А теперь об обмолвках, о которых говорилось в начале.
Один из разделов сборника посвящен переписке Константина Сергеевича Станиславского и Айседоры Дункан (публикация И.Е.Сироткиной, Н.А.Солнцева, К.Г.Ясновой “Все то, что я хочу Вам сказать, я лучше всего бы выразила в танце…”). Нежная переписка длилась долго, почти пятнадцать лет, и почти все эти годы Дункан стремилась добиться от Станиславского чего-то большего, чем букеты цветов и поздравительные послания. Но Константин Сергеевич был тверд, как скала. Ни в ситуацию Гордона Крэга, ни тем более Сергея Есенина, он попадать не захотел. И когда много позже художник Ульянов заговорил с ним об Айседоре, то – как, цитируя художника, рассказывает автор вступительной статьи Ирина Сироткина – “Авантюристка, – он произносит это слово бескровными губами, устремив глаза в тетрадь”. Должен признаться, что я всегда надеялся услышать что-то подобное. Конечно, “божественная”, кто спорит. Но и нечто авантюрное – и в том, как она выстраивала свою женскую жизнь, и в том, как пропагандировала и как внедряла свой дилетантский опыт. Типичная женщина стиля модерн, но в самом заманчивом, самом влекущем полумонашеском варианте.
Более всего меня взволновали два слова Сахновского о Мейерхольде (публикация Владислава Иванова “В.Г.Сахновский в Художественном театре (1926–1945)). Я уже их цитировал: “лирик, даже элегик”. Самые знаменитые исследователи Мейерхольда – Борис Алперс, Константин Рудницкий, Татьяна Бачелис – в своих классических книгах избегали подобных характеристик, используя главным образом стилевые категории: символизм, мирискусничество, конструктивизм, или же определяя творческий метод: социальная маска. Но, конечно, утонченный элегик, хотя и выдававший себя – особенно на словах, предназначенных для цензуры – за безжалостного грубоватого сатирика. И “Ревизор”, и “Горе уму”, и “Пиковая дама” – все это сценически декоративные элегии, элегические видения, навеянные красотой ушедшей России, ушедшей Москвы, ушедшего Петербурга. В послереволюционном конструктивисте никуда не исчез предреволюционный мирискусник.
И, конечно, лирик – в первых своих ролях: Треплев, Тузенбах, Пьеро, и в позд-них своих режиссерских работах: “Дама с камелиями”, та же “Пиковая дама”. Но это лирика особого рода, и лирик не очень-то похожий на театральных, особенно оперных, лириков. Поэтому он с такой брезгливой ненавистью относился к Николаю Печковскому, главному лирическому тенору 30-х годов, легендарному рыдающему Герману в “Пиковой даме”. Даже, шутя, грозился избить – при случайной встрече в темном переулке.

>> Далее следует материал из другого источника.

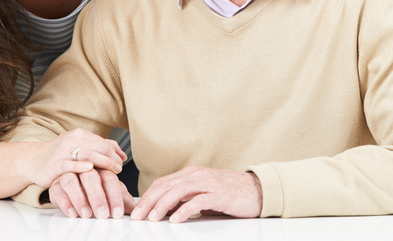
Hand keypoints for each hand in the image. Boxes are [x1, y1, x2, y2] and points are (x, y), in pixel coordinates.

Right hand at [21, 128, 125, 188]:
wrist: (33, 160)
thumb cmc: (60, 155)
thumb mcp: (79, 147)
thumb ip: (100, 148)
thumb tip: (123, 154)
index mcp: (79, 135)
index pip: (103, 142)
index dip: (115, 153)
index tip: (121, 163)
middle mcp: (72, 140)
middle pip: (98, 146)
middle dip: (112, 158)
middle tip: (119, 169)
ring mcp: (62, 151)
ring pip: (87, 153)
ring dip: (103, 162)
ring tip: (112, 171)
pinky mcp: (54, 164)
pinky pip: (69, 164)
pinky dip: (80, 166)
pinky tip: (89, 169)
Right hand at [49, 168, 135, 218]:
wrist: (70, 182)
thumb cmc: (93, 187)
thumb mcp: (109, 191)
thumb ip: (122, 198)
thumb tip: (135, 208)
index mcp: (100, 167)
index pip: (109, 178)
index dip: (114, 196)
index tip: (117, 212)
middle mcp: (84, 168)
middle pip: (90, 176)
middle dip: (97, 197)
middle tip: (102, 214)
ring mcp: (68, 173)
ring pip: (71, 180)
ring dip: (79, 198)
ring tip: (87, 214)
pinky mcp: (55, 183)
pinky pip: (56, 189)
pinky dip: (65, 202)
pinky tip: (73, 213)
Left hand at [130, 166, 262, 222]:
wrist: (256, 190)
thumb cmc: (228, 193)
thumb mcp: (202, 194)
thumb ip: (184, 199)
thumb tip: (164, 211)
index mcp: (190, 174)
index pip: (162, 183)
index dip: (147, 196)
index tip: (136, 210)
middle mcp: (197, 175)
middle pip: (166, 186)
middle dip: (149, 201)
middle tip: (138, 216)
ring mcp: (208, 183)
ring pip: (179, 191)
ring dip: (163, 205)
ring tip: (153, 218)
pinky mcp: (220, 194)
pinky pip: (199, 200)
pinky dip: (185, 209)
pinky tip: (177, 219)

Зато был похож на Маяковского, написавшего – как бы за них обоих – известные слова: “Нами / лирика / в штыки / неоднократно атакована, / ищем речи / точной / и нагой. / Но поэзия – / пресволочнейшая штуковина: / существует / – и ни в зуб ногой”. А ведь Мейерхольд сам плакал в Тузенбахе, чем раздражал Станиславского.
С бароном, как и он, немцем, Мейерхольд был мистически связан – до последнего дня своей свободной жизни. Я уже дважды рассказывал об этом в своих книгах. Расскажу в третий раз. Вот последняя реплика Тузенбаха: “Я не пил сегодня кофе. Скажешь, чтобы мне сварили…” А вот последние слова Мейер-хольда, произнесенные утром в ленинградской квартире, когда за ним пришли (по рассказу Татьяны Есениной, падчерицы мастера): “Тетка сказала, что Всеволод Эмильевич был спокоен, задумчив, он попросил ее сварить ему кофе, а больше ни слова не сказал”.